I don't see a clear way forward that meets both sets of requirements. About the best idea I have is to change obj2yaml to emit hard-coded offsets only when needed to enforce the layout (i.e. correct implicit values should be preferred), but then users should not simply remove whole sections, and instead use Fill sections to replace them in the YAML (this is actually fairly easy to do, but users need to be aware of these Fill sections).
@MaskRay, do you have any thoughts?
You're right, and the second case of generating a somewhat valid executable is currently not handled very well, so adding an option to emit section offsets may be useful. But anyway, the context of this diff is purely segment offsets, and i don't see fundamental contradictions with the first case here.
I don't see a clear way forward that meets both sets of requirements. About the best idea I have is to change obj2yaml to emit hard-coded offsets only when needed to enforce the layout (i.e. correct implicit values should be preferred), but then users should not simply remove whole sections, and instead use Fill sections to replace them in the YAML
If you have hardcoded sections' offsets and addresses as well as segments', there's no need to use fill sections and you can simply remove what you don't need, so i don't get why use fill in that case.
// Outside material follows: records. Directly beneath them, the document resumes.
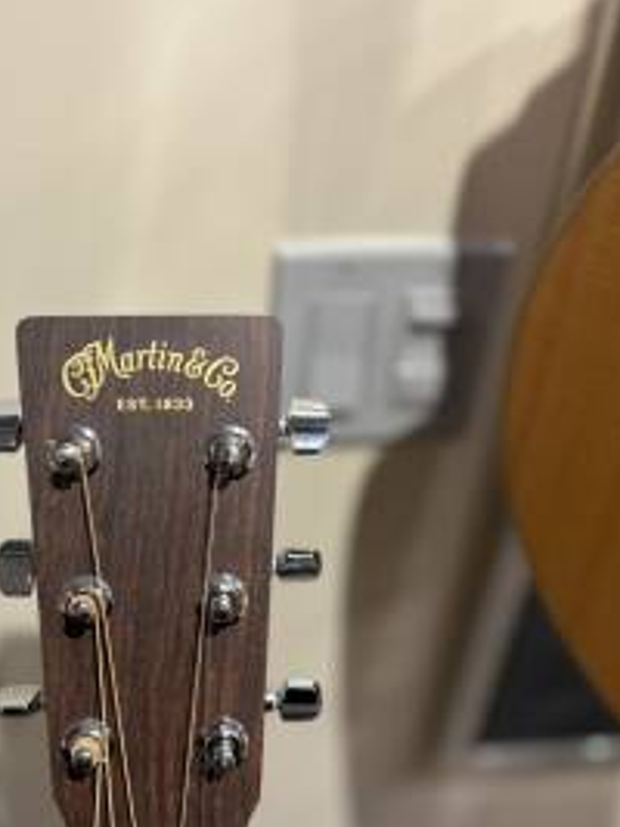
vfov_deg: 47.5
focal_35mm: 39
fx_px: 932
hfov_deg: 36.4
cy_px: 514
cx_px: 208
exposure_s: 1/60
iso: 64
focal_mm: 5.96
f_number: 1.6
I think for the Program Headers, one fundamental issue is that there's more than one way to define the positioning of a segment. In my opinion, the "correct" way to place segments in YAML is to use FirstSec/LastSec, since that causes offsets and sizes to be correct automatically. In the event that there's space at the start or end of a segment, it is better to use a Fill section that hard-code the size/offset, (again in my opinion), because then there is only one source of information for the segment layout (i.e. the section list). Adding Size/Offset fields to the segment as well as specifying the FirstSec/LastSec fields means that users have to be aware of more than one thing when they adjust the YAML (i.e. if they want to move a segment, they have to update the segment offset as well as the sections). There may be valid reasons to do this move. This is of course on the top of the fact that for many test purposes, the size and offset are completely redundant, and it would be nice not to have to remove them if starting from a real object file (indeed, many people may forget to remove them, leading to noisy, or potentially even buggy, tests).
To avoid obj2yaml from having to emit section offsets and sizes for the reasons outlined elsewhere.
Nit: here and below, all the other field values within a segment are aligned vertically with each other, but in most cases, the new Offset field isn't. Please fix.